The perfect link building scenario must be different for each site, which is part what makes staffing and ROI measurements so hard for link building activities. Why? If you are managing a site that's designed to compete content-wise with a popular brand already entrenched, then you may well need 5 full time content publicists and link builders to compete. But if you are running a 12 page site for an Athens TN Bed and Breakfast, then frankly every link building tactic most people use are pointless. Companies selling link building services try to commoditize it into a nice neat package, i.e., x number of links built for xx number of dollars. Neat packages are easy to sell. But in putting together that nice neat link package that can be sold to anyone, you have to pursue target sites that are willing to accept links from anyone, and that's exactly where it all fails. That Athens B&B site needs a links from niche targets like this site here, not hundreds of easy links from here.

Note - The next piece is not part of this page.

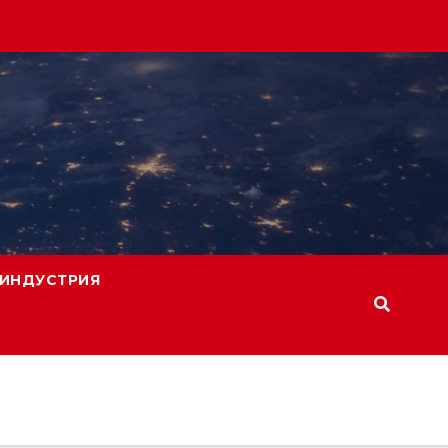
ИНДУСТРИЯ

Good story and one that most businesses are going to have to deal with in the near future. Myself, I work in the much maligned and despised online gaming industry. This industry has been set upon from many fronts and has always managed to stay on top of the SEM game and will continue to do so in spite of anything the search engines throw at us. PPC was taken away from us, no problem. Affiliate marketing is slowly being taken away from us -- once again no problem as we will take our vast SEM experience and move into mainstream industries just like we are with the so-called “skill games”.

The point is this... evolve or die. If the engines take away their simplest way of maintaining their "mechanical search" platform we will find another way to achieve our rankings. Personally, I hope that Google does reduce the value of linking as it will certainly have a culling affect upon the SEM industry.

A little late on reading this, but a great article as always, Eric.